What the task requires:
Would you please set down the lines of the data from the one containing "M66 639H75L77 655 96 654 97 670 66 672Z" to the final line, exactly and only those?

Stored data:
------------------------

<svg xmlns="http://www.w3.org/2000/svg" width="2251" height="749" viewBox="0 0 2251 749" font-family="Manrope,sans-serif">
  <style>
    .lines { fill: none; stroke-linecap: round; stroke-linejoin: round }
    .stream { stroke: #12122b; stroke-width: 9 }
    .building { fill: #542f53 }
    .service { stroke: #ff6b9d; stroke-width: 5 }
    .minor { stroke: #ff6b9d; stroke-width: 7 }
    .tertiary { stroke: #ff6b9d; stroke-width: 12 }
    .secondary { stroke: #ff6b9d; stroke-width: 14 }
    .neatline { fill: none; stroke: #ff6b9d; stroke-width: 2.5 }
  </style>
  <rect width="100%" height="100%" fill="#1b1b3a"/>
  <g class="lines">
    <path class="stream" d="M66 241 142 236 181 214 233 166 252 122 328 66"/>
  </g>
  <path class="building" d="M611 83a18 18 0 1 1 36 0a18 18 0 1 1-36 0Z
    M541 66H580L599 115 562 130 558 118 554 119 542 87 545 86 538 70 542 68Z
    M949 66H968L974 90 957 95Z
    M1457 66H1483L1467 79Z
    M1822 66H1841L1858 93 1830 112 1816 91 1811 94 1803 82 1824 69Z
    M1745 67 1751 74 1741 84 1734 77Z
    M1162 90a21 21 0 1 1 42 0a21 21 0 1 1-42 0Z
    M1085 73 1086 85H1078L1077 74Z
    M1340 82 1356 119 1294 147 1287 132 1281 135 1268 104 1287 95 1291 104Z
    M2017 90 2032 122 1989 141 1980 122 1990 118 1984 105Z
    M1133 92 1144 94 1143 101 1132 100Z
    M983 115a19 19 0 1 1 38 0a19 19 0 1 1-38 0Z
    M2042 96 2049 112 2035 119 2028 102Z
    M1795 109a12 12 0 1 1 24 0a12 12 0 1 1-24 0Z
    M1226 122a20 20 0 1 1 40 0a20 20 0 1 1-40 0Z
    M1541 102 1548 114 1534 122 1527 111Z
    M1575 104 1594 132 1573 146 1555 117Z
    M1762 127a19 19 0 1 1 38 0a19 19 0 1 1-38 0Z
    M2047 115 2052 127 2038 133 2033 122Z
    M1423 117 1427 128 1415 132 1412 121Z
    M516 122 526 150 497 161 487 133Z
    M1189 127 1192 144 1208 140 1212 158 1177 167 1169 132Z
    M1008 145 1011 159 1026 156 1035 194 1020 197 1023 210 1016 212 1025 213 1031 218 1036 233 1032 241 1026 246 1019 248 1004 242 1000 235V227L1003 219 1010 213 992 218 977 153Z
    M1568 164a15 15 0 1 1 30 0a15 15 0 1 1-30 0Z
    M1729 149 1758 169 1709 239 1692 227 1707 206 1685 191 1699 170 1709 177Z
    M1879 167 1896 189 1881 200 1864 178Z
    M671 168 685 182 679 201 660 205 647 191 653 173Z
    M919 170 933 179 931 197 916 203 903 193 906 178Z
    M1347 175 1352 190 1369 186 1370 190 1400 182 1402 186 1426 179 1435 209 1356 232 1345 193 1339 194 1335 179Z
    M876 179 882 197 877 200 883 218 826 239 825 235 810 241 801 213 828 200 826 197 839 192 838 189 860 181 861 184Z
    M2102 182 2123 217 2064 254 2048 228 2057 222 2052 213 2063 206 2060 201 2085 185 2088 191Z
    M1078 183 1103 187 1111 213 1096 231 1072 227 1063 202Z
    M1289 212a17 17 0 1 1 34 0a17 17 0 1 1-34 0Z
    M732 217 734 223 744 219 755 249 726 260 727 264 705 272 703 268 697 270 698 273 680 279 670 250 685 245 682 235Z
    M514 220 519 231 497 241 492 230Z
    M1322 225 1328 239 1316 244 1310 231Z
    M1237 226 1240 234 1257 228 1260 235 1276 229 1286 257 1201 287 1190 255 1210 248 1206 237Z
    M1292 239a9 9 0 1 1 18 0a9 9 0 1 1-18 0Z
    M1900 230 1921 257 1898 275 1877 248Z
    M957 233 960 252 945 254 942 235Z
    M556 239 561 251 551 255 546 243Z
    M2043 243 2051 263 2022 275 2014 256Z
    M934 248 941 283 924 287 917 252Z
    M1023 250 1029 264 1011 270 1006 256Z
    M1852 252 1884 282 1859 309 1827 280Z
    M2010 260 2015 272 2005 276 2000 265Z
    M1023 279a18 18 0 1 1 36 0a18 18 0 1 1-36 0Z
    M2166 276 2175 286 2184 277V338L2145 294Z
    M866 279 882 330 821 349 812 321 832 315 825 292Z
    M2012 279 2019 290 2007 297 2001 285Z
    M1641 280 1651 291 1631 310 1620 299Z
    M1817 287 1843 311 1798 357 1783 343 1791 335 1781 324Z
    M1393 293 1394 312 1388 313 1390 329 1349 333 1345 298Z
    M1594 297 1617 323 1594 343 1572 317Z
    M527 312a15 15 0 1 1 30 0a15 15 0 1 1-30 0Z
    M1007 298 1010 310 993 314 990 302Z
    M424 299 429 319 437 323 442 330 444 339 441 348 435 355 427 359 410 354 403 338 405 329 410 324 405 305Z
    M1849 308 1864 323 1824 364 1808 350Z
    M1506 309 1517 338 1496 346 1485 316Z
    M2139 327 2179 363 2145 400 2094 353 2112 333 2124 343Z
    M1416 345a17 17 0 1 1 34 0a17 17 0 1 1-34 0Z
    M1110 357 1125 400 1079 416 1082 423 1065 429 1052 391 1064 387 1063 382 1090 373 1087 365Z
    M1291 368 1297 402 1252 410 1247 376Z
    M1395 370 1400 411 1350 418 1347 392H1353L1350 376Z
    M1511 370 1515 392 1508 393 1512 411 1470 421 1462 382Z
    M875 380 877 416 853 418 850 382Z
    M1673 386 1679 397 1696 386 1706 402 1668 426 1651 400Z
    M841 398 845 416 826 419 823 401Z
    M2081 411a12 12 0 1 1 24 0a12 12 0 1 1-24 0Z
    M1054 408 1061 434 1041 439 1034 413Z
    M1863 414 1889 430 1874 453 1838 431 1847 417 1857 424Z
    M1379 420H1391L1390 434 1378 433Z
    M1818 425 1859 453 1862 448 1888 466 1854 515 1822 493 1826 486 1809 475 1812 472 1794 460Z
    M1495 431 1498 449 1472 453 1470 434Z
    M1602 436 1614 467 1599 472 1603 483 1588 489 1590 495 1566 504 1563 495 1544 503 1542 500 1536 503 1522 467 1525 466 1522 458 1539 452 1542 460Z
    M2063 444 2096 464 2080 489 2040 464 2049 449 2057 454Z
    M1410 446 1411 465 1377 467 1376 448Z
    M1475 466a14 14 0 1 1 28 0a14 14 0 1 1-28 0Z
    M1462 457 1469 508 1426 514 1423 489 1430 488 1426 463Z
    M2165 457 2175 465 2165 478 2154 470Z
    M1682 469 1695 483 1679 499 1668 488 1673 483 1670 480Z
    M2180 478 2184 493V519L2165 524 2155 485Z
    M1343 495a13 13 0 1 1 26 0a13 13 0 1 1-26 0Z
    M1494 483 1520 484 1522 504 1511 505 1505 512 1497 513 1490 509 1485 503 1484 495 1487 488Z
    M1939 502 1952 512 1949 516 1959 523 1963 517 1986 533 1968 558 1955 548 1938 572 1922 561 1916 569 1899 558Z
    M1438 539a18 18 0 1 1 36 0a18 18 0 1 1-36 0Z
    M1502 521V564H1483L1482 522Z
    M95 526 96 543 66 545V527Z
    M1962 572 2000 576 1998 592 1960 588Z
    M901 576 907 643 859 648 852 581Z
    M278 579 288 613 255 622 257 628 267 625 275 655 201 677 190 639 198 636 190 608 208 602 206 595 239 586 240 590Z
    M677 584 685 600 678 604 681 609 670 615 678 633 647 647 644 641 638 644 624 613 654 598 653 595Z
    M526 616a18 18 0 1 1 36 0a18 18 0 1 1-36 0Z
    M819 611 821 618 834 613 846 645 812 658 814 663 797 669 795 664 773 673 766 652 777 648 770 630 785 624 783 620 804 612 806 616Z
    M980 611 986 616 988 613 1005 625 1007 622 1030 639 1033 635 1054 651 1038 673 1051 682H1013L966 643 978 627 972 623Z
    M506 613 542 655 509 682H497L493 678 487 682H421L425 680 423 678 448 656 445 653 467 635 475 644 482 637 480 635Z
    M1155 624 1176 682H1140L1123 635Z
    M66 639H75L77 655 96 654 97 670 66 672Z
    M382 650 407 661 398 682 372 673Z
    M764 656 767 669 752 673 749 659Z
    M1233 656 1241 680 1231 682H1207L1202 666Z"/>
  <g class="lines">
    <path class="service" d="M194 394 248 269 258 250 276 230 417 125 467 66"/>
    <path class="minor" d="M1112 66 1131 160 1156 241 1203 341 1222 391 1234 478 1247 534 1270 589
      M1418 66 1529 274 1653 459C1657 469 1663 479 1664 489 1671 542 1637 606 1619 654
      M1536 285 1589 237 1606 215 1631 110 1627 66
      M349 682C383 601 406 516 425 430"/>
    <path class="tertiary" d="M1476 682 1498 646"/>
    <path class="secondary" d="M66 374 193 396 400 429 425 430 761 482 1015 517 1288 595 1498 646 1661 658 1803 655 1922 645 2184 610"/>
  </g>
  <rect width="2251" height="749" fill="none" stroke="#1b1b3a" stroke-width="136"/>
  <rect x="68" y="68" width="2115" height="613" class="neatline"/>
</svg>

------------------------

Exercise answer:
    M66 639H75L77 655 96 654 97 670 66 672Z
    M382 650 407 661 398 682 372 673Z
    M764 656 767 669 752 673 749 659Z
    M1233 656 1241 680 1231 682H1207L1202 666Z"/>
  <g class="lines">
    <path class="service" d="M194 394 248 269 258 250 276 230 417 125 467 66"/>
    <path class="minor" d="M1112 66 1131 160 1156 241 1203 341 1222 391 1234 478 1247 534 1270 589
      M1418 66 1529 274 1653 459C1657 469 1663 479 1664 489 1671 542 1637 606 1619 654
      M1536 285 1589 237 1606 215 1631 110 1627 66
      M349 682C383 601 406 516 425 430"/>
    <path class="tertiary" d="M1476 682 1498 646"/>
    <path class="secondary" d="M66 374 193 396 400 429 425 430 761 482 1015 517 1288 595 1498 646 1661 658 1803 655 1922 645 2184 610"/>
  </g>
  <rect width="2251" height="749" fill="none" stroke="#1b1b3a" stroke-width="136"/>
  <rect x="68" y="68" width="2115" height="613" class="neatline"/>
</svg>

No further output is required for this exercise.